→ **Problem statement**:
Express the lines of the listing from the one containing "Traditional Colorful Floral" through the one containing "SUBSCRIBE NOW", both included, as a JSON list of strings, one string per line and no entries for blank lines. Omit the picture markers from the answer.

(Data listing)
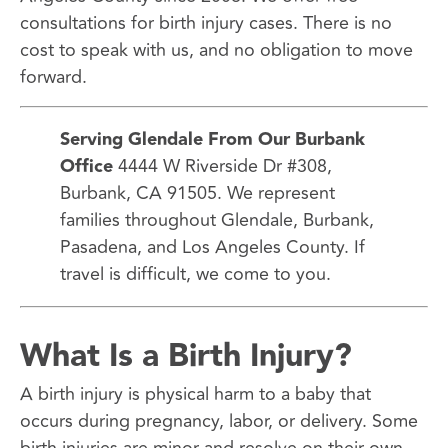
consultations for birth injury cases. There is no
cost to speak with us, and no obligation to move
forward.
Serving Glendale From Our Burbank
Office
4444 W Riverside Dr #308,
Burbank, CA 91505. We represent
families throughout Glendale, Burbank,
Pasadena, and Los Angeles County. If
travel is difficult, we come to you.
What Is a Birth Injury?
A birth injury is physical harm to a baby that
occurs during pregnancy, labor, or delivery. Some
birth injuries are minor and resolve on their own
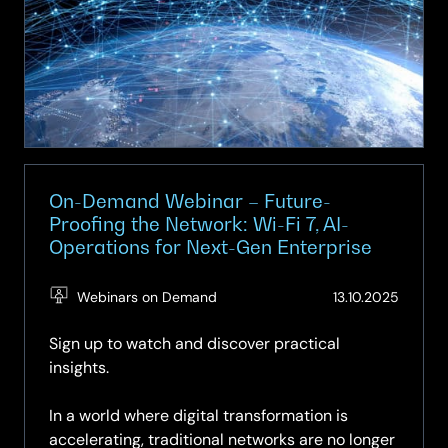
The
Modern
Network
–
Building
Resilient,
Secure
and
Future
On-Demand Webinar – Future-
Ready
Proofing the Network: Wi-Fi 7, AI-
Operations for Next-Gen Enterprise
Connectivity
(Updat
Webinars on Demand
13.10.2025
29.05.
Sign up to watch and discover practical
insights.
In a world where digital transformation is
accelerating, traditional networks are no longer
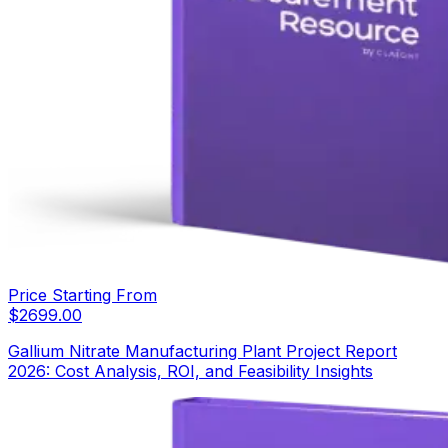
Price Starting From
$
2699.00
Gallium Nitrate Manufacturing Plant Project Report
2026: Cost Analysis, ROI, and Feasibility Insights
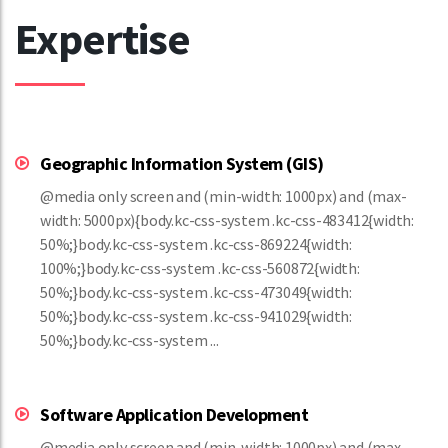
Expertise
Geographic Information System (GIS)
@media only screen and (min-width: 1000px) and (max-
width: 5000px){body.kc-css-system .kc-css-483412{width:
50%;}body.kc-css-system .kc-css-869224{width:
100%;}body.kc-css-system .kc-css-560872{width:
50%;}body.kc-css-system .kc-css-473049{width:
50%;}body.kc-css-system .kc-css-941029{width:
50%;}body.kc-css-system ...
Software Application Development
@media only screen and (min-width: 1000px) and (max-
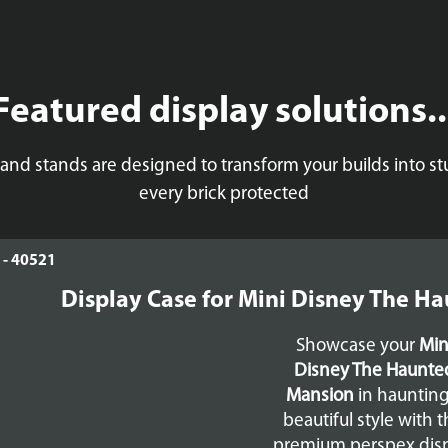
Featured display solutions..
 and stands are designed to transform your builds into 
every brick protected
Display Case for Mini Disney The H
Showcase your
Min
Disney The Haunte
Mansion
in haunting
beautiful style with t
premium perspex dis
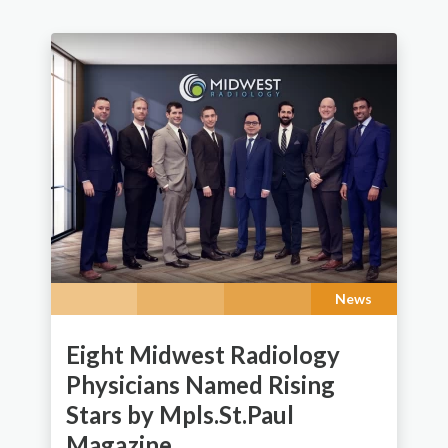
News
Eight Midwest Radiology
Physicians Named Rising
Stars by Mpls.St.Paul
Magazine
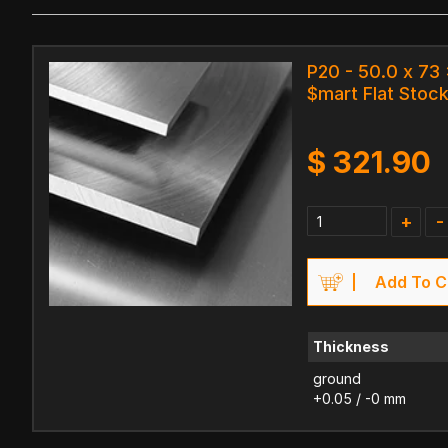
P20 - 50.0 x 73
$mart Flat Stock
$
321.90
+
-
Add To C
Thickness
ground
+0.05 / -0 mm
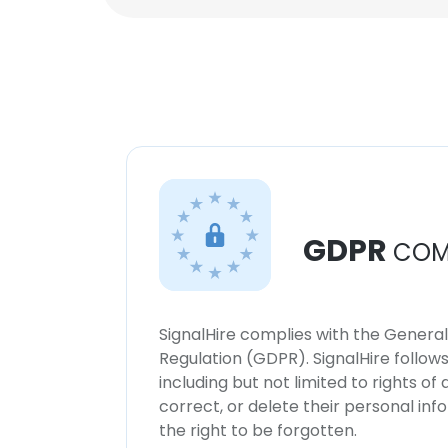
GDPR
COM
SignalHire complies with the Genera
Regulation (GDPR). SignalHire follo
including but not limited to rights of
correct, or delete their personal in
the right to be forgotten.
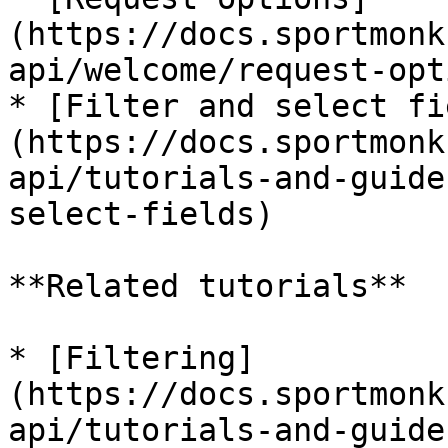
(https://docs.sportmonk
api/welcome/request-opt
* [Filter and select fi
(https://docs.sportmonk
api/tutorials-and-guide
select-fields)

**Related tutorials**

* [Filtering]
(https://docs.sportmonk
api/tutorials-and-guide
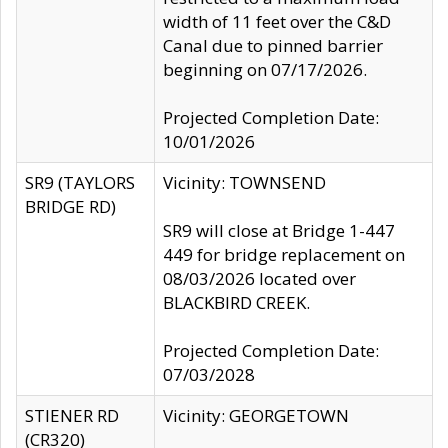
width of 11 feet over the C&D
Canal due to pinned barrier
beginning on 07/17/2026.
Projected Completion Date:
10/01/2026
SR9 (TAYLORS
Vicinity: TOWNSEND
BRIDGE RD)
SR9 will close at Bridge 1-447
449 for bridge replacement on
08/03/2026 located over
BLACKBIRD CREEK.
Projected Completion Date:
07/03/2028
STIENER RD
Vicinity: GEORGETOWN
(CR320)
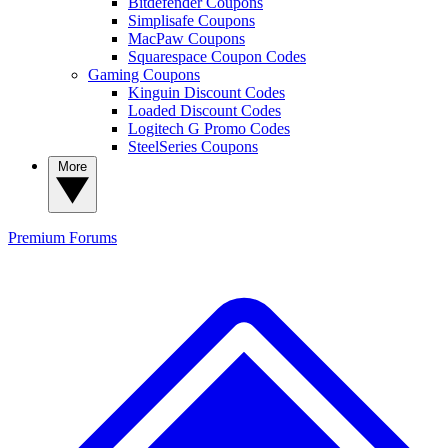
Bitdefender Coupons
Simplisafe Coupons
MacPaw Coupons
Squarespace Coupon Codes
Gaming Coupons
Kinguin Discount Codes
Loaded Discount Codes
Logitech G Promo Codes
SteelSeries Coupons
More
Premium
Forums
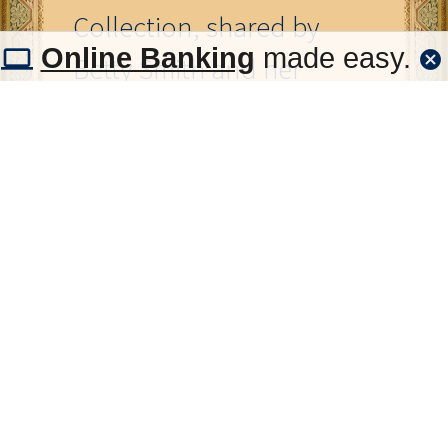
Collection, shared by
Online Banking
made easy.
Betty Smith and her
mother, Edna Welch.
The
Tuttle Then and Now
gallery displayed at the
First National Bank &
Trust Co. in Tuttle was
designed to
commemorate the
people and places that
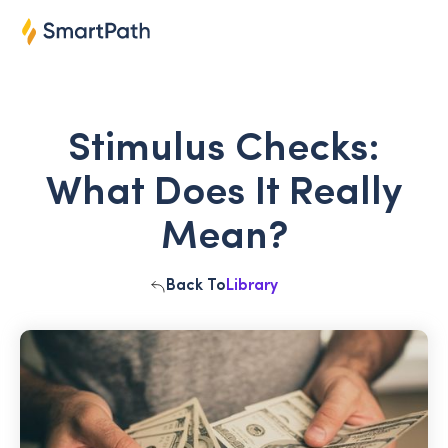
Stimulus Checks:
What Does It Really
Mean?
Back To
Library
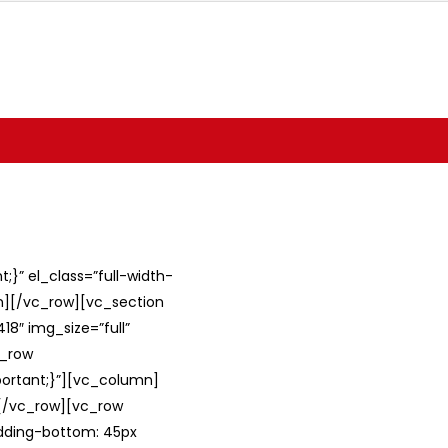
}” el_class=”full-width-
umn][/vc_row][vc_section
8″ img_size=”full”
c_row
ortant;}”][vc_column]
][/vc_row][vc_row
adding-bottom: 45px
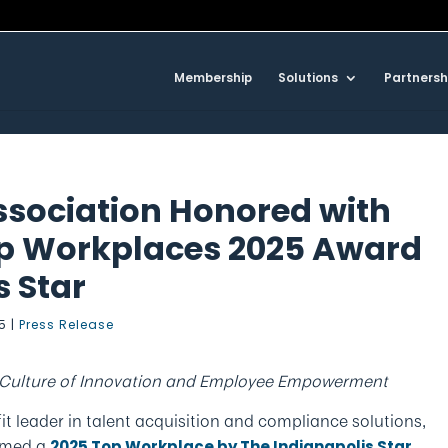
Membership
Solutions
Partnersh
ssociation Honored with
op Workplaces 2025 Award
s Star
25
|
Press Release
a Culture of Innovation and Employee Empowerment
fit leader in talent acquisition and compliance solutions,
named a
2025 Top Workplace by The Indianapolis Star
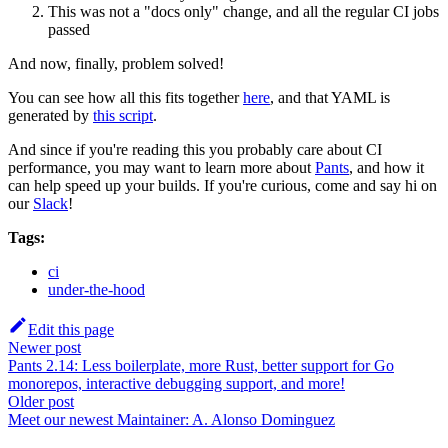
This was not a "docs only" change, and all the regular CI jobs
passed
And now, finally, problem solved!
You can see how all this fits together
here
, and that YAML is
generated by
this script
.
And since if you're reading this you probably care about CI
performance, you may want to learn more about
Pants
, and how it
can help speed up your builds. If you're curious, come and say hi on
our
Slack
!
Tags:
ci
under-the-hood
Edit this page
Newer post
Pants 2.14: Less boilerplate, more Rust, better support for Go
monorepos, interactive debugging support, and more!
Older post
Meet our newest Maintainer: A. Alonso Dominguez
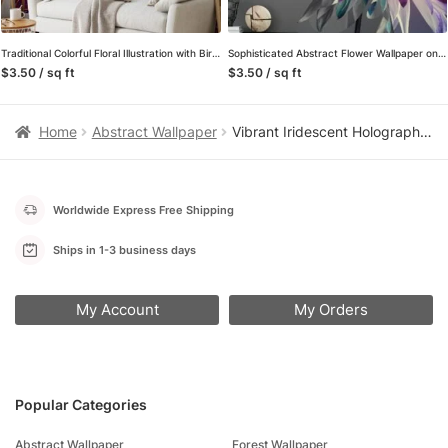
Traditional Colorful Floral Illustration with Birds Wallpaper – Oriental Style Floral Pattern with Vibrant Colors
Sophisticated Abstract Flower Wallpaper on Grey Background, Modern Self Adhesive Wall Mural for Bedrooms
$3.50 / sq ft
$3.50 / sq ft
Home
Abstract Wallpaper
Vibrant Iridescent Holographic Fluid Peel and Stick Wallpaper, Abstract Multi-color Liquid Wall Mural, Modern Futuristic Removable Wallpaper
Worldwide Express Free Shipping
Ships in 1-3 business days
My Account
My Orders
Popular Categories
Abstract Wallpaper
Forest Wallpaper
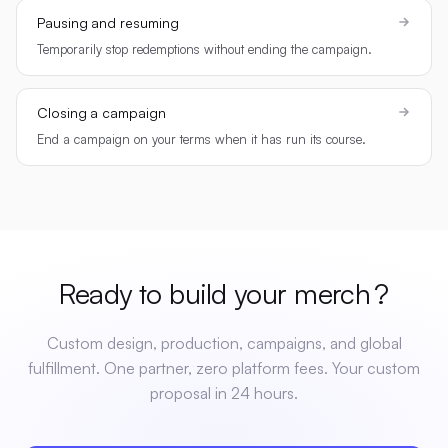
Pausing and resuming
Temporarily stop redemptions without ending the campaign.
Closing a campaign
End a campaign on your terms when it has run its course.
Ready to build your
merch
?
Custom design, production, campaigns, and global
fulfillment. One partner, zero platform fees. Your custom
proposal in 24 hours.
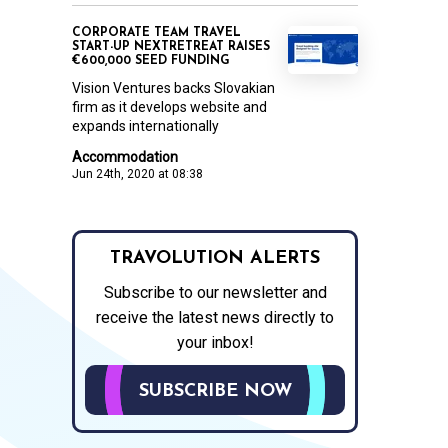
CORPORATE TEAM TRAVEL
START-UP NEXTRETREAT RAISES
€600,000 SEED FUNDING
Vision Ventures backs Slovakian
firm as it develops website and
expands internationally
Accommodation
Jun 24th, 2020 at 08:38
TRAVOLUTION ALERTS
Subscribe to our newsletter and
receive the latest news directly to
your inbox!
SUBSCRIBE NOW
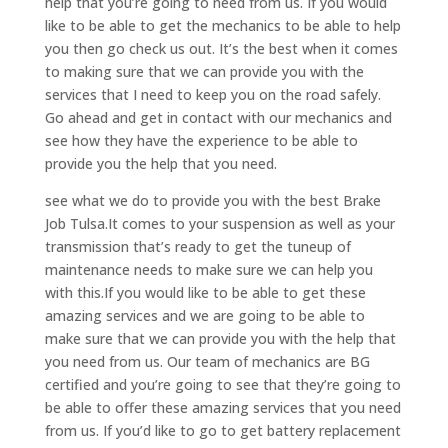
help that you’re going to need from us. If you would
like to be able to get the mechanics to be able to help
you then go check us out. It’s the best when it comes
to making sure that we can provide you with the
services that I need to keep you on the road safely.
Go ahead and get in contact with our mechanics and
see how they have the experience to be able to
provide you the help that you need.
see what we do to provide you with the best Brake
Job Tulsa.It comes to your suspension as well as your
transmission that’s ready to get the tuneup of
maintenance needs to make sure we can help you
with this.If you would like to be able to get these
amazing services and we are going to be able to
make sure that we can provide you with the help that
you need from us. Our team of mechanics are BG
certified and you’re going to see that they’re going to
be able to offer these amazing services that you need
from us. If you’d like to go to get battery replacement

→ **Answer for this exercise**:
[
  "Traditional Colorful Floral Illustration with Birds Wallpaper – Oriental Style Floral Pattern with Vibrant Colors",
  "Sophisticated Abstract Flower Wallpaper on Grey Background, Modern Self Adhesive Wall Mural for Bedrooms",
  "$3.50 / sq ft",
  "$3.50 / sq ft",
  "Home",
  "Abstract Wallpaper",
  "Vibrant Iridescent Holographic Fluid Peel and Stick Wallpaper, Abstract Multi-color Liquid Wall Mural, Modern Futuristic Removable Wallpaper",
  "Worldwide Express Free Shipping",
  "Ships in 1-3 business days",
  "My Account",
  "My Orders",
  "Popular Categories",
  "Abstract Wallpaper",
  "Forest Wallpaper",
  "Pausing and resuming",
  "Temporarily stop redemptions without ending the campaign.",
  "Closing a campaign",
  "End a campaign on your terms when it has run its course.",
  "Ready to build your",
  "merch",
  "?",
  "Custom design, production, campaigns, and global",
  "fulfillment. One partner, zero platform fees. Your custom",
  "proposal in 24 hours.",
  "CORPORATE TEAM TRAVEL",
  "START-UP NEXTRETREAT RAISES",
  "€600,000 SEED FUNDING",
  "Vision Ventures backs Slovakian",
  "firm as it develops website and",
  "expands internationally",
  "Accommodation",
  "Jun 24th, 2020 at 08:38",
  "TRAVOLUTION ALERTS",
  "Subscribe to our newsletter and",
  "receive the latest news directly to",
  "your inbox!",
  "SUBSCRIBE NOW"
]